16. Le considerazioni svolte conducono al rigetto del ricorso.
17. La regolazione delle spese del giudizio di legittimità segue il criterio di soccombenza, con liquidazione come in dispositivo.
18. Il rigetto del ricorso costituisce presupposto processuale per il raddoppio del contributo unificato, ai sensi dell'art. 13, comma 1 quater, del D.P.R. n. 115 del 2002 (cfr. Cass. S.U. n. 4315 del 2020).
19. Il controricorrente ha chiesto la condanna della società ai sensi dell'art. 96, comma 1 c.p.c., quantificando il danno in misura pari a 50.000,00 euro, ed anche la condanna ex art. 96, comma 3 c.p.c.

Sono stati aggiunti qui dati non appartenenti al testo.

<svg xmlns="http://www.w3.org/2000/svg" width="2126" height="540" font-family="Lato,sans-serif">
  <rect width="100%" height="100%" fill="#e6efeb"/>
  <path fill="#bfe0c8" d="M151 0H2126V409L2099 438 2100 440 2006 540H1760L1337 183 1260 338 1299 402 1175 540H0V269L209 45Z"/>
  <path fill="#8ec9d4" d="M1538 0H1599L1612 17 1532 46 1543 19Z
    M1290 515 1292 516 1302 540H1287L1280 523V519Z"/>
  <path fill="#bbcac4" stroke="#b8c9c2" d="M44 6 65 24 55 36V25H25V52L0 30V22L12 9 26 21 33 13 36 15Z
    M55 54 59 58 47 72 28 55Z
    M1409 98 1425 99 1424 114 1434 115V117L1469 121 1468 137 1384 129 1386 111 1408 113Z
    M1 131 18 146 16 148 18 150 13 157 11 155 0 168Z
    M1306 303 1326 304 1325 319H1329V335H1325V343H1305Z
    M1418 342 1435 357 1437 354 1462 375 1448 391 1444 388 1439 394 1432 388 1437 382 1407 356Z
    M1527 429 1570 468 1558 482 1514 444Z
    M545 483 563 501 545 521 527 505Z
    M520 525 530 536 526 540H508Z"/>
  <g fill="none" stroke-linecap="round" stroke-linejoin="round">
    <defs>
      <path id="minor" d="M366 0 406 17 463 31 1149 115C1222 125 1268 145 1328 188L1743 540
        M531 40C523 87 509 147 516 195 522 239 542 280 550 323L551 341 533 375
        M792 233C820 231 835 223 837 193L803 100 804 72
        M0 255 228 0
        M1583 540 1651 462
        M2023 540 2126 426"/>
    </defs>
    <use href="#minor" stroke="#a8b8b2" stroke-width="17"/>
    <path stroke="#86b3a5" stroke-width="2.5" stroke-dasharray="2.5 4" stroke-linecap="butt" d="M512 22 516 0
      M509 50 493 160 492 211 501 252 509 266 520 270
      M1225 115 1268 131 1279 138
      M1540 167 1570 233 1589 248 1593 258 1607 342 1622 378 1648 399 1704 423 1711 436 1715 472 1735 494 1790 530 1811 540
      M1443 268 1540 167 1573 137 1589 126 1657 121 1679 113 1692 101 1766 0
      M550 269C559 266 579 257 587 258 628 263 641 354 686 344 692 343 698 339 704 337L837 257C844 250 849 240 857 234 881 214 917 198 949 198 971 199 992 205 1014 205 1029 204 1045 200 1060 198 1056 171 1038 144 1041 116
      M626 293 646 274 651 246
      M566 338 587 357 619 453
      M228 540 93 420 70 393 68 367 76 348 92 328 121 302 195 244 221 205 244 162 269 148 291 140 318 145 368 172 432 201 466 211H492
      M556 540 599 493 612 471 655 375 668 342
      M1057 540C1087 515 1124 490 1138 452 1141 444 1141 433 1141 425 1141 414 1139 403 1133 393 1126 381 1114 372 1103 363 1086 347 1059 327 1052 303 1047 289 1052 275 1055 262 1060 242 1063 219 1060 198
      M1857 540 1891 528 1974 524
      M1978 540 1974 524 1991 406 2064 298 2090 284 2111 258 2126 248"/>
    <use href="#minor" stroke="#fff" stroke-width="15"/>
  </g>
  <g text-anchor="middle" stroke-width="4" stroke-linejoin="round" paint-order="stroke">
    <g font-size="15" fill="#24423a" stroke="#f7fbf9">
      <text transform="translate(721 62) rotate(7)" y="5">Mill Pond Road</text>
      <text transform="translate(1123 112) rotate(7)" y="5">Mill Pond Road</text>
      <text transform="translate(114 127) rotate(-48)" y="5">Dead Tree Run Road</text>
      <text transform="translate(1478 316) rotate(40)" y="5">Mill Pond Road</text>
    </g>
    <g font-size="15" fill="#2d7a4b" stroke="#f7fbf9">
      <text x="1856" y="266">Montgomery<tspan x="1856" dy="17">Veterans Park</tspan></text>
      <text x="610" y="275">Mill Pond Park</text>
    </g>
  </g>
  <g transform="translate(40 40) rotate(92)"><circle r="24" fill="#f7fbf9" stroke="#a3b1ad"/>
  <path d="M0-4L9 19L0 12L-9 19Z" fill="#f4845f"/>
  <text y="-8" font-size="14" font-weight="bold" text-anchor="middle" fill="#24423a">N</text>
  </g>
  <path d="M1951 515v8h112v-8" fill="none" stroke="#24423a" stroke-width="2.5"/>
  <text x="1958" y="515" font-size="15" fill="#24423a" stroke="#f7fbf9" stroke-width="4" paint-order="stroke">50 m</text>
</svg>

20. La domanda non può trovare accoglimento non potendosi far coincidere la mala fede o la colpa grave della parte soccombente con profili di inammissibilità in senso tecnico oppure con la mera infondatezza, anche manifesta, delle tesi prospettate (v. Cass., 19948 del 2023; SS.UU. n. 9912 del 2018; Cass. n. 10327 del 2018; n. 7726 del 2016), in difetto, nel caso di specie, di elementi ulteriori significativi di un abuso dello strumento processuale; e ciò al fine del necessario contemperamento tra le esigenze di deflazione del contenzioso pretestuoso e strumentale, che ostacola il rispetto della ragionevole durata dei processi pendenti, e la tutela del diritto di azione di rilevo costituzionale
P.Q.M.
La Corte rigetta il ricorso.
Condanna la ricorrente alla rifusione delle spese del giudizio di legittimità che liquida in € 7.500,00 per compensi professionali, € 200,00 per esborsi, oltre spese forfettarie nella misura del 15% e accessori come per legge.

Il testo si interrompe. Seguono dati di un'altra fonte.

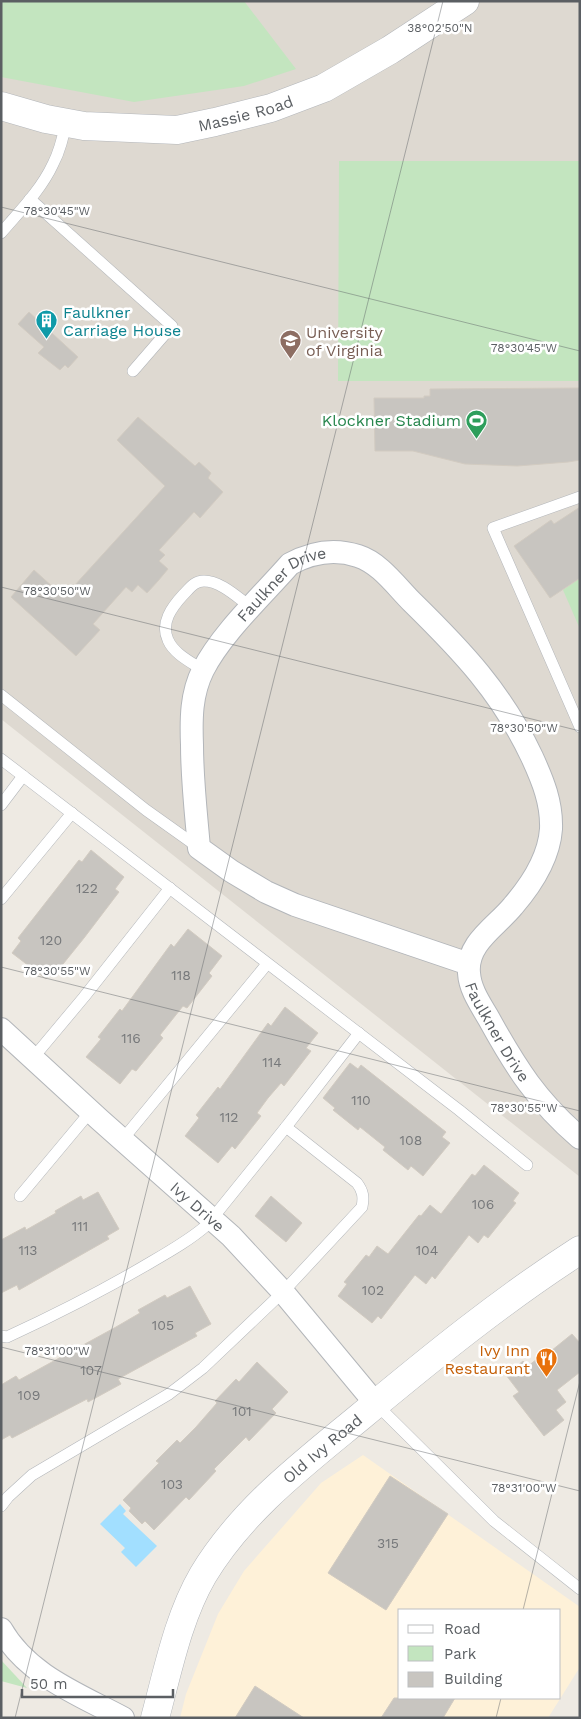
<svg xmlns="http://www.w3.org/2000/svg" width="581" height="1719" viewBox="0 0 581 1719" font-family="'Work Sans',sans-serif">
  <style>
    .commercial { fill: #fef1d8; fill-rule: evenodd }
    .education { fill: #ded9d1 }
    .green { fill: #c3e5bf }
    .water { fill: #a2dfff }
    .building { fill: #c8c5c0; stroke: #d2cbc1 }
    .lines { fill: none; stroke-linecap: round; stroke-linejoin: round }
    .service-casing { stroke: #b3b6ba; stroke-width: 12 }
    .minor-casing { stroke: #b3b6ba; stroke-width: 24 }
    .tertiary-casing { stroke: #b3b6ba; stroke-width: 29 }
    .service { stroke: #fff; stroke-width: 11 }
    .minor { stroke: #fff; stroke-width: 22 }
    .tertiary { stroke: #fff; stroke-width: 28 }
    .ticks { fill: none; stroke: #5b5f63; stroke-width: 1; stroke-opacity: 0.45 }
    .labels { text-anchor: middle; dominant-baseline: central; stroke-width: 5; stroke-linejoin: round; paint-order: stroke }
    .number-label { font-size: 14px; fill: #76787a }
    .street-label { font-size: 16px; fill: #5b5f63; stroke: #fff }
    .culture-label { font-size: 16px; fill: #0d838f; stroke: #fff; text-anchor: start }
    .education-label { font-size: 16px; fill: #785e54; stroke: #fff; text-anchor: start }
    .leisure-label { font-size: 16px; fill: #27864d; stroke: #fff; text-anchor: end }
    .food-label { font-size: 16px; fill: #c56008; stroke: #fff; text-anchor: end }
    .ticks-label { font-size: 12px; text-anchor: middle; fill: #5b5f63; stroke: #fff; stroke-width: 5; stroke-linejoin: round; paint-order: stroke }
  </style>
  <rect width="100%" height="100%" fill="#eeeae3"/>
  <!-- commercial -->
  <path class="commercial" d="M 363,1455 L 580,1607 L 580,1667 L 548,1718 L 180,1718 L 186,1694 L 218,1614 L 244,1571 L 321,1483 ZM 400,1610 L 560,1610 L 560,1698 L 400,1698 Z"/>
  <!-- education -->
  <polygon class="education" points="1,1 580,1 580,1177 1,719"/>
  <!-- green -->
  <g class="green">
    <polygon points="1,1 244,1 296,69 244,86 134,102 1,77"/>
    <polygon points="339,161 580,161 580,381 338,381"/>
    <polygon points="580,578 580,629 563,590"/>
    <polygon points="1,1660 27,1688 1,1681"/>
  </g>
  <!-- water -->
  <polygon class="water" points="120,1504 126,1511 123,1514 157,1546 136,1567 121,1552 125,1548 100,1524"/>
  <!-- building -->
  <g class="building">
    <polygon points="29,312 78,357 68,368 65,365 60,370 38,353 44,347 18,324"/>
    <polygon points="580,388 580,460 568,462 517,466 465,464 413,451 375,451 374,398 424,398 424,396 430,396 430,389"/>
    <polygon points="138,417 195,466 199,462 211,473 208,478 223,492 200,518 194,512 159,550 165,555 159,561 168,569 158,581 147,593 138,585 132,592 126,587 93,624 100,630 76,656 11,597 34,570 64,597 165,486 117,440"/>
    <polygon points="580,507 580,578 550,598 514,546 551,520 554,524"/>
    <polygon points="91,850 124,877 115,889 119,892 84,938 55,974 52,972 46,979 12,953 21,941 18,938 79,860 82,862"/>
    <polygon points="188,929 222,956 209,973 212,976 187,1008 183,1006 160,1035 163,1038 136,1071 132,1069 120,1084 86,1057 101,1039 98,1037 120,1009 122,1011 171,944 174,947"/>
    <polygon points="285,1007 318,1033 306,1048 311,1051 284,1086 281,1083 268,1098 257,1113 261,1116 235,1149 232,1146 218,1163 185,1136 199,1118 196,1115 218,1087 220,1089 268,1023 271,1026"/>
    <polygon points="350,1063 358,1069 361,1065 446,1132 442,1137 450,1143 423,1176 411,1166 408,1170 383,1150 385,1147 360,1127 358,1130 333,1110 335,1108 323,1098"/>
    <polygon points="484,1165 519,1193 513,1201 516,1203 488,1238 484,1235 478,1243 469,1235 435,1279 432,1276 426,1284 415,1275 381,1319 378,1316 372,1323 338,1296 347,1284 344,1282 366,1255 369,1257 377,1246 388,1254 419,1215 421,1216 430,1205 441,1214 472,1174 475,1176"/>
    <polygon points="98,1192 119,1229 107,1236 109,1239 19,1290 17,1285 1,1293 1,1240 25,1227 26,1230 56,1213 55,1211 81,1196 83,1200"/>
    <polygon points="271,1196 302,1223 286,1242 255,1216"/>
    <polygon points="190,1286 211,1324 195,1333 197,1336 118,1379 121,1384 88,1402 87,1399 12,1438 10,1435 1,1440 1,1385 16,1376 19,1380 116,1327 140,1313 138,1310 165,1295 167,1298"/>
    <polygon points="572,1334 580,1343 580,1372 557,1390 566,1402 556,1410 564,1420 544,1436 513,1396 519,1392 506,1375 523,1361 528,1366 545,1353 546,1355"/>
    <polygon points="257,1362 288,1392 272,1409 276,1413 249,1441 246,1437 214,1469 216,1471 189,1500 186,1497 154,1530 145,1521 142,1524 129,1511 131,1508 123,1500 159,1463 156,1461 177,1440 180,1443 196,1427 217,1403 215,1401 236,1379 239,1382"/>
    <polygon points="390,1476 448,1514 386,1610 328,1573"/>
    <polygon points="255,1686 304,1718 235,1718"/>
    <polygon points="394,1698 455,1698 443,1718 381,1718"/>
  </g>
  <g class="lines">
    <defs>
      <g id="service">
        <polyline points="30,199 172,326 133,371"/>
        <path d="M 1,233 C 19,212 41,190 53,164 C 60,151 63,137 66,123"/>
        <polyline points="580,497 493,528 580,727"/>
        <path d="M 203,670 C 191,662 174,654 168,640 C 160,623 172,607 183,595 C 190,588 194,581 204,581 C 221,581 238,598 251,607"/>
        <polyline points="1,695 146,810 198,847"/>
        <polyline points="1,759 459,1110 527,1165"/>
        <polyline points="1,805 23,776"/>
        <polyline points="1,899 72,813"/>
        <polyline points="33,1058 84,997 170,888"/>
        <polyline points="123,1139 267,964"/>
        <polyline points="20,1196 91,1111"/>
        <path d="M 1,1336 L 7,1337 C 57,1314 106,1289 153,1261 C 172,1250 191,1239 207,1225 L 286,1127 L 359,1033"/>
        <polyline points="376,1404 494,1521 580,1589"/>
        <path d="M 1,1506 L 8,1497 L 32,1475 L 169,1394 L 203,1368 L 283,1292 L 362,1207 C 364,1197 363,1191 357,1183 L 286,1127"/>
      </g>
      <g id="minor">
        <path id="s1" d="M 469,964 L 295,905 L 266,892 L 231,871 L 199,848 C 196,813 192,780 192,745 C 191,719 191,694 203,670 C 222,633 262,596 290,564 C 312,552 334,548 358,556 C 380,563 396,586 412,602 C 462,651 502,693 532,757 C 543,781 552,803 551,829 C 549,858 532,884 513,906 C 497,926 466,943 469,973 C 470,990 481,1005 489,1019 C 516,1068 537,1101 580,1138"/>
        <path id="s2" d="M 1,1029 L 100,1120 L 231,1236 L 283,1292 L 376,1404"/>
        <path d="M 1,1629 C 27,1675 78,1694 123,1718"/>
      </g>
      <g id="tertiary">
        <path id="s3" d="M 1,106 L 46,119 L 84,126 L 177,130 L 215,122 L 271,108 L 324,88 L 390,50 L 465,1"/>
        <path id="s4" d="M 155,1718 C 168,1670 178,1618 203,1575 C 242,1510 303,1464 360,1417 C 431,1358 502,1300 580,1250"/>
      </g>
    </defs>
    <!-- service casing -->
    <use href="#service" class="service-casing"/>
    <!-- minor casing -->
    <use href="#minor" class="minor-casing"/>
    <!-- tertiary casing -->
    <use href="#tertiary" class="tertiary-casing"/>
    <!-- service -->
    <use href="#service" class="service"/>
    <!-- minor -->
    <use href="#minor" class="minor"/>
    <!-- tertiary -->
    <use href="#tertiary" class="tertiary"/>
  </g>
  <!-- ticks -->
  <path class="ticks" d="M 1,207 L 580,351M 1,587 L 580,731M 1,967 L 580,1111M 1,1347 L 580,1491M 523,1610 L 580,1381M 15,1718 L 443,1M 496,1718 L 501,1698"/>
  <!-- icons -->
  <defs>
    <symbol id="building-pin" viewBox="-11 -11 22 30"><path d="M0 17L-7.5 6A9.5 9.5 0 1 1 7.5 6Z" fill="#0f9aa8" stroke="#fff"/><path d="M-4-6H4V6H1V3H-1V6H-4ZM-2.5-4.3h1.7v1.8h-1.7ZM.8-4.3h1.7v1.8H.8ZM-2.5-1h1.7V.8h-1.7ZM.8-1h1.7V.8H.8Z" fill="#fff"/></symbol>
    <symbol id="university-pin" viewBox="-11 -11 22 30"><path d="M0 17L-7.5 6A9.5 9.5 0 1 1 7.5 6Z" fill="#8d6e63" stroke="#fff"/><path d="M0-5L7-2L0 1L-7-2ZM-4 1L0 2.5L4 1V4Q0 6-4 4Z" fill="#fff"/></symbol>
    <symbol id="stadium-pin" viewBox="-11 -11 22 30"><path d="M0 17L-7.5 6A9.5 9.5 0 1 1 7.5 6Z" fill="#2e9e5b" stroke="#fff"/><path d="M0-5a6.5 5 0 1 0 0 10a6.5 5 0 1 0 0-10ZM-3.5-1.8h7v3.6h-7Z" fill="#fff"/></symbol>
    <symbol id="restaurant-pin" viewBox="-11 -11 22 30"><path d="M0 17L-7.5 6A9.5 9.5 0 1 1 7.5 6Z" fill="#e8710a" stroke="#fff"/><path d="M-5-6h1v4h1v-4h1v4h1v-4h1v5L-1.5 .5V6h-2V.5L-5-1ZM5-6V6H3V1.5H1.5Q1.5-4 5-6Z" fill="#fff"/></symbol>
  </defs>
  <g fill-rule="evenodd">
    <use href="#building-pin" x="34" y="308" width="25" height="34"/>
    <use href="#university-pin" x="278" y="328" width="25" height="34"/>
    <use href="#stadium-pin" x="464" y="408" width="25" height="34"/>
    <use href="#restaurant-pin" x="534" y="1346" width="25" height="34"/>
  </g>
  <g class="labels">
    <!-- number labels -->
    <g class="number-label">
      <text x="87" y="888">122</text>
      <text x="51" y="940">120</text>
      <text x="181" y="975">118</text>
      <text x="131" y="1038">116</text>
      <text x="272" y="1062">114</text>
      <text x="361" y="1100">110</text>
      <text x="229" y="1117">112</text>
      <text x="411" y="1140">108</text>
      <text x="483" y="1204">106</text>
      <text x="80" y="1226">111</text>
      <text x="28" y="1250">113</text>
      <text x="427" y="1250">104</text>
      <text x="373" y="1290">102</text>
      <text x="163" y="1325">105</text>
      <text x="91" y="1370">107</text>
      <text x="29" y="1395">109</text>
      <text x="242" y="1411">101</text>
      <text x="172" y="1484">103</text>
      <text x="388" y="1543">315</text>
    </g>
    <!-- street labels -->
    <g class="street-label">
      <text stroke="none"><textPath href="#s3" startOffset="249">Massie Road</textPath></text>
      <text stroke="none"><textPath href="#s1" startOffset="595">Faulkner Drive</textPath></text>
      <text stroke="none"><textPath href="#s1" startOffset="1264">Faulkner Drive</textPath></text>
      <text stroke="none"><textPath href="#s2" startOffset="265">Ivy Drive</textPath></text>
      <text stroke="none"><textPath href="#s4" startOffset="326">Old Ivy Road</textPath></text>
    </g>
    <!-- culture labels -->
    <g class="culture-label">
      <text x="63" y="312">Faulkner<tspan x="63" dy="18">Carriage House</tspan></text>
    </g>
    <!-- education labels -->
    <g class="education-label">
      <text x="306" y="332">University<tspan x="306" dy="18">of Virginia</tspan></text>
    </g>
    <!-- leisure labels -->
    <g class="leisure-label">
      <text x="461" y="420">Klockner Stadium</text>
    </g>
    <!-- food labels -->
    <g class="food-label">
      <text x="530" y="1350">Ivy Inn<tspan x="530" dy="18">Restaurant</tspan></text>
    </g>
  </g>
  <g class="ticks-label">
    <text x="440" y="32">38°02'50"N</text>
    <text x="57" y="215">78°30'45"W</text>
    <text x="524" y="352">78°30'45"W</text>
    <text x="57" y="595">78°30'50"W</text>
    <text x="524" y="732">78°30'50"W</text>
    <text x="57" y="975">78°30'55"W</text>
    <text x="524" y="1112">78°30'55"W</text>
    <text x="57" y="1355">78°31'00"W</text>
    <text x="524" y="1492">78°31'00"W</text>
  </g>
  <!-- border -->
  <rect width="581" height="1719" fill="none" stroke="#5b5f63" stroke-width="5"/>
  <!-- legend -->
  <rect x="398" y="1609" width="162" height="90" fill="#ffffff" stroke="#bdbfc1"/>
  <rect x="408" y="1625" width="25" height="8" fill="#ffffff" stroke="#bdbfc1"/>
  <text x="444" y="1634" font-size="15" fill="#5b5f63">Road</text>
  <rect x="408" y="1646" width="25" height="15" fill="#c3e5bf" stroke="#bdbfc1"/>
  <text x="444" y="1659" font-size="15" fill="#5b5f63">Park</text>
  <rect x="408" y="1672" width="25" height="15" fill="#c8c5c0" stroke="#bdbfc1"/>
  <text x="444" y="1684" font-size="15" fill="#5b5f63">Building</text>
  <!-- scale -->
  <path d="M22 1689v8h151v-8" fill="none" stroke="#5b5f63" stroke-width="2.5"/>
  <text x="30" y="1689" font-size="15" fill="#5b5f63" stroke="#ffffff" stroke-width="4" paint-order="stroke">50 m</text>
</svg>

Ai sensi dell'art. 13, co. 1 quater, dà atto della sussistenza dei presupposti processuali per il versamento da parte della ricorrente dell'ulteriore importo a titolo di contributo unificato pari a quello previsto per il ricorso a norma del comma 1 bis dello stesso art.13, se dovuto.
Così deciso in Roma nell'adunanza camerale del 5 dicembre 2024.
Depositata in Cancelleria il 13 gennaio 2025.